Expectations of a Bank of Canada rate cut have largely evaporated from the market, says research firm Global Insight Inc. Instead, higher inflation points to the risk of a rate hike somewhere down the road.

“Recent inflation and employment data suggest the balance of risks for Canada’s monetary policy is slowly moving towards a rate hike from a rate cut,” the firm says in a research note. “This balance has swung several times since last May, while the Bank of Canada kept the overnight rate steady at 4.25%.”

The recent data present the Bank of Canada with a quandary, Global Insight says. GDP has been growing at a pace below potential since a year ago — 2.5% is expected in the first quarter compared with the potential rate of about 2.7% — but there are tentative signs of unwelcome inflationary pressure. “If future CPI reports show heightened inflation, then the bank would likely increase its estimate of excess demand at the end of 2006,” it predicts, adding that the expected path of excess demand will be critical in judging whether a rate hike is justified in the near term.

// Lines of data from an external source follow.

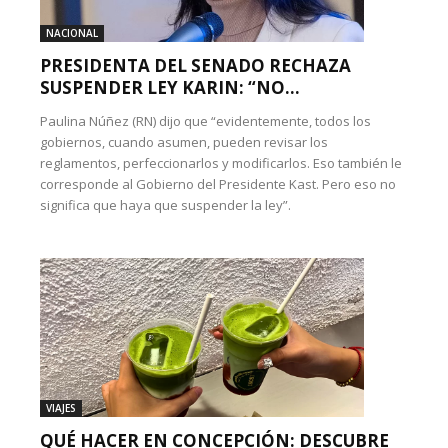
NACIONAL
PRESIDENTA DEL SENADO RECHAZA
SUSPENDER LEY KARIN: “NO...
Paulina Núñez (RN) dijo que “evidentemente, todos los
gobiernos, cuando asumen, pueden revisar los
reglamentos, perfeccionarlos y modificarlos. Eso también le
corresponde al Gobierno del Presidente Kast. Pero eso no
significa que haya que suspender la ley”.
VIAJES
QUÉ HACER EN CONCEPCIÓN: DESCUBRE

“Financial markets have largely priced out formerly prevalent expectations of the Bank of Canada rate cut from government T-bills. For market sentiment to shift decisively towards a rate hike, the Bank of Canada would have to indicate that inflationary risks have moved from balanced to higher,” it says. “The press release following the April 24 monetary policy announcement date and the April 26 Monetary Policy Report will both be read very closely for such signals.”

Global Insight says it expects the bank to continue to stay on the sidelines in coming months. “We do anticipate the overnight rate to increase to 4.50%, but such a move will wait for at least sometime next year after the U.S. and global economies fully regain their footing following this year’s slowdown.”